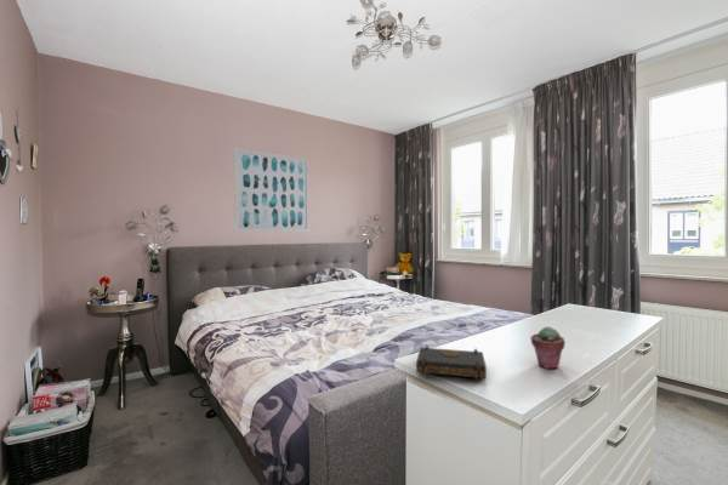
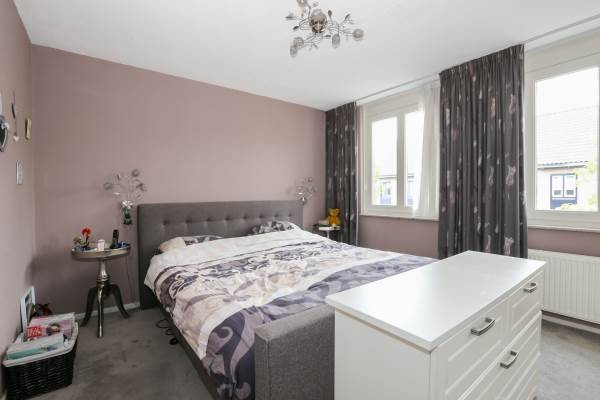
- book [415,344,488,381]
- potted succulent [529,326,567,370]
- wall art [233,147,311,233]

==

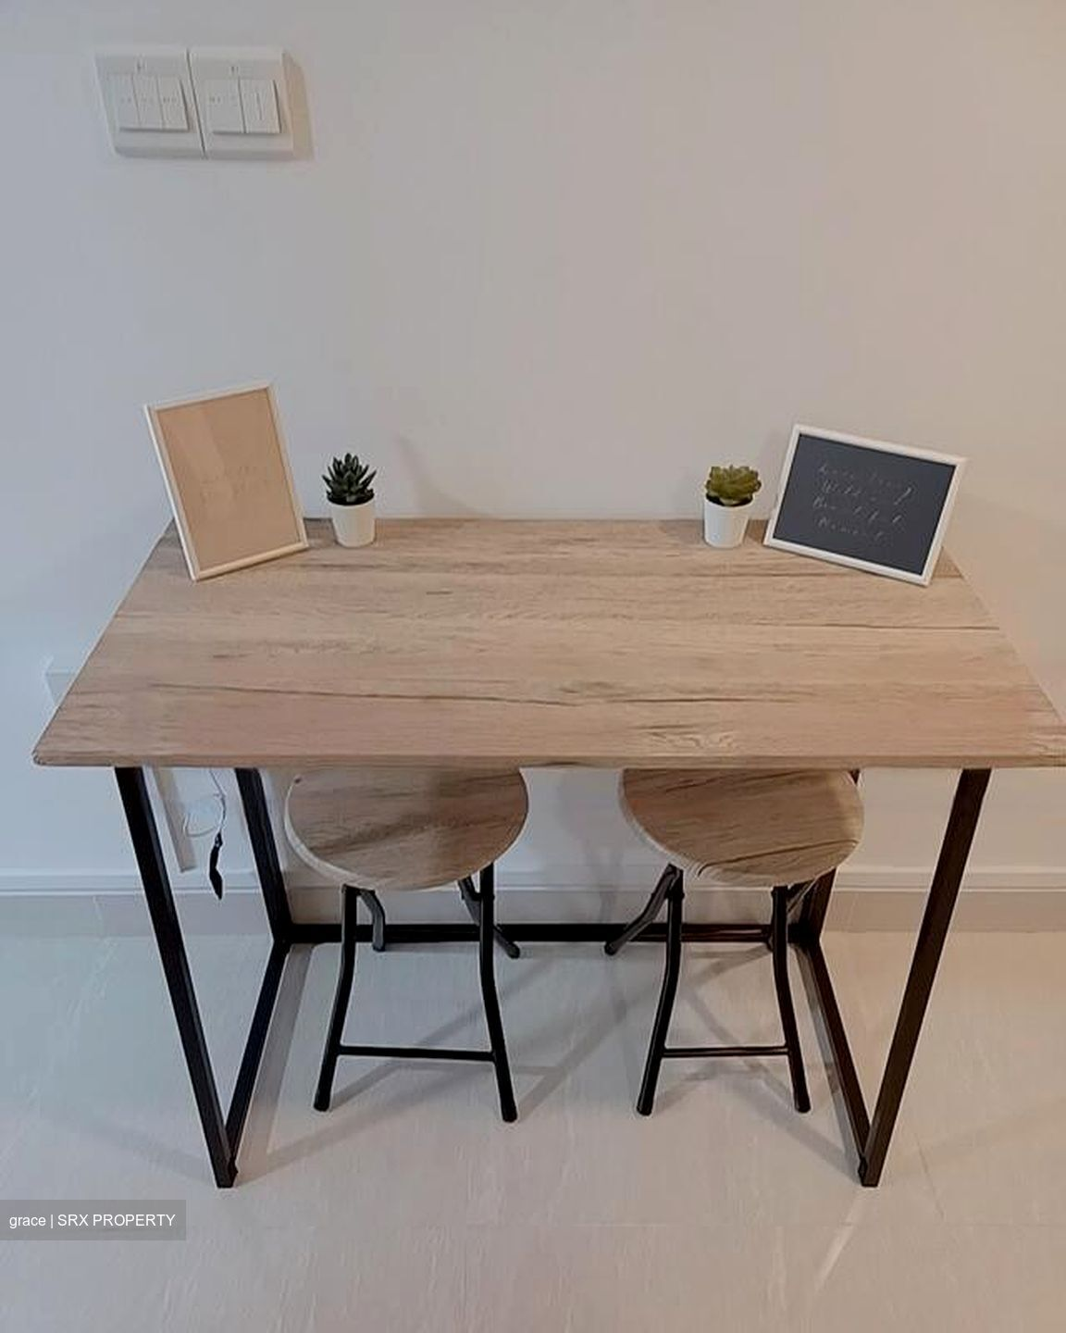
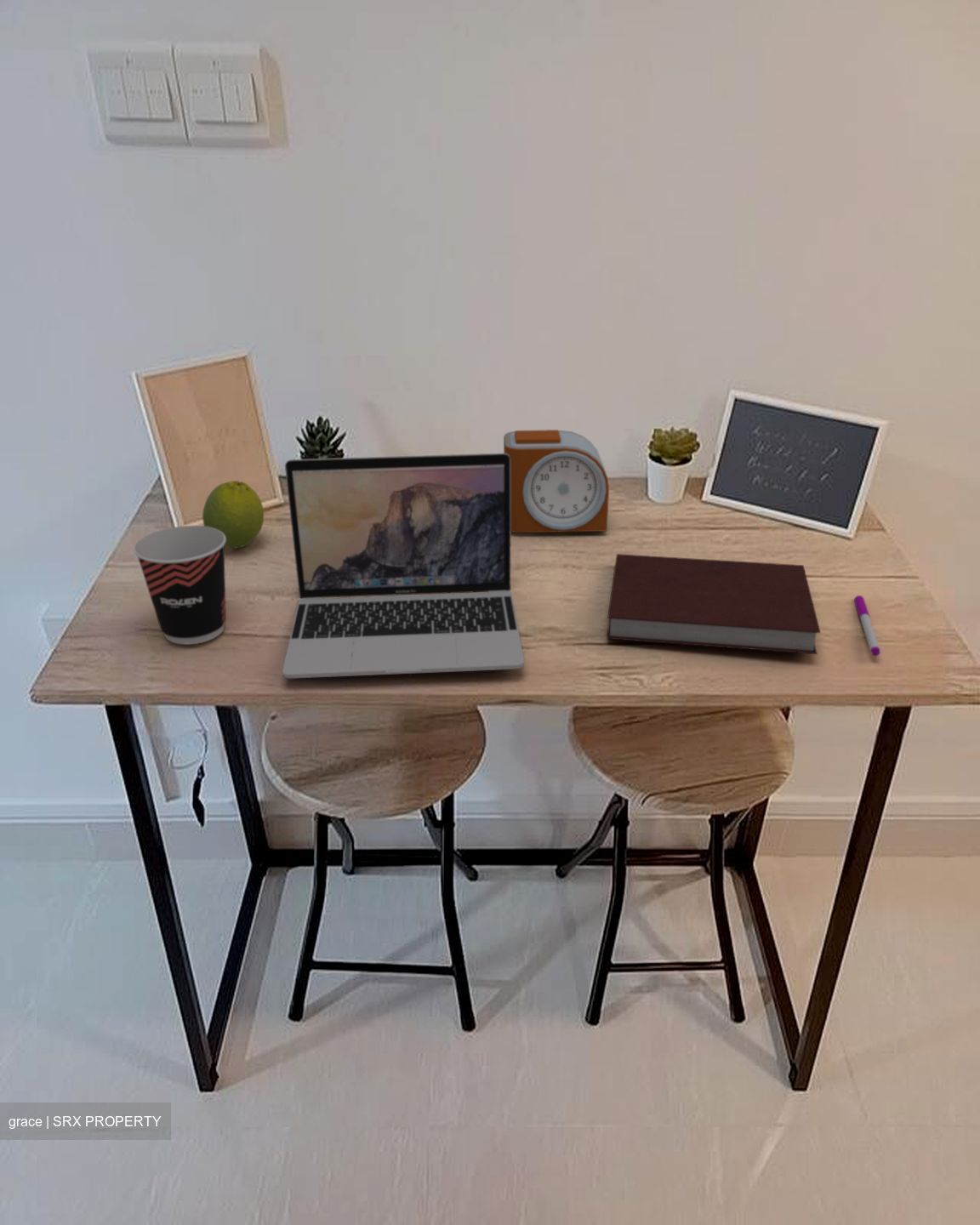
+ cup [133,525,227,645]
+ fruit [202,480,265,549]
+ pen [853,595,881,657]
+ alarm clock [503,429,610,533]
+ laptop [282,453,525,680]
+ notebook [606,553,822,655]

=== Aim of the exercise ===
Look above for the line with "- book [415,344,488,381]"; retype exactly that line, every line after it up to the line with "- wall art [233,147,311,233]", and that line too, nothing else.

=== Exercise answer ===
- book [415,344,488,381]
- potted succulent [529,326,567,370]
- wall art [233,147,311,233]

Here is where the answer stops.